* **YOUR GOAL**
The answer must consist of each line of the records below that contains the string "Egsmark".

#### PROVIDED INFORMATION ####

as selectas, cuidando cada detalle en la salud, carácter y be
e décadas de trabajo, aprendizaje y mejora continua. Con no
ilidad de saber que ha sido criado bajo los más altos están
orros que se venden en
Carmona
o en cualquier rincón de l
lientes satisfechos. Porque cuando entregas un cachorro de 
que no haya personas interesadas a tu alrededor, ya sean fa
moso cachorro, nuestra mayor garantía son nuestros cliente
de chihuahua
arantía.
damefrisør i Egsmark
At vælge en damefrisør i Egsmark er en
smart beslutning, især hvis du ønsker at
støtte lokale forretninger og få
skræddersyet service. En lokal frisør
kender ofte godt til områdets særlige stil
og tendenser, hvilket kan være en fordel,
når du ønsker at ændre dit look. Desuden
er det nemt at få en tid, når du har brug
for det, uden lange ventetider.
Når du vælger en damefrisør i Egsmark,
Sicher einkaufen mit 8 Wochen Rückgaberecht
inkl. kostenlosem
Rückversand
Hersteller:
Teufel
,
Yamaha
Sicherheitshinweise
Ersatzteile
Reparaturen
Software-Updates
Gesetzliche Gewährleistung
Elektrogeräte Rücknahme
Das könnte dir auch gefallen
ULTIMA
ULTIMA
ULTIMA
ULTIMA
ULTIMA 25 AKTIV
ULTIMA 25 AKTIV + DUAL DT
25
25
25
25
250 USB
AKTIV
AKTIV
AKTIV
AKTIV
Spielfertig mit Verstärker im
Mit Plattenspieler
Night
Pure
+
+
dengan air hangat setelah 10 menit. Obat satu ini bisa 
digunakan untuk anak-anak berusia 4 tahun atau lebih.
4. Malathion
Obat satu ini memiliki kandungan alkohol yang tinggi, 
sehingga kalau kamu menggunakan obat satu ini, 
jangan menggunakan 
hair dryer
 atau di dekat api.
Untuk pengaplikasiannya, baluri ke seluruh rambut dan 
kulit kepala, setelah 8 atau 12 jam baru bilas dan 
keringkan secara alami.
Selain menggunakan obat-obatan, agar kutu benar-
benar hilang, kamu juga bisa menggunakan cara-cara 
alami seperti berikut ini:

####

* **OUTPUT OF THE TASK**
damefrisør i Egsmark
At vælge en damefrisør i Egsmark er en
Når du vælger en damefrisør i Egsmark,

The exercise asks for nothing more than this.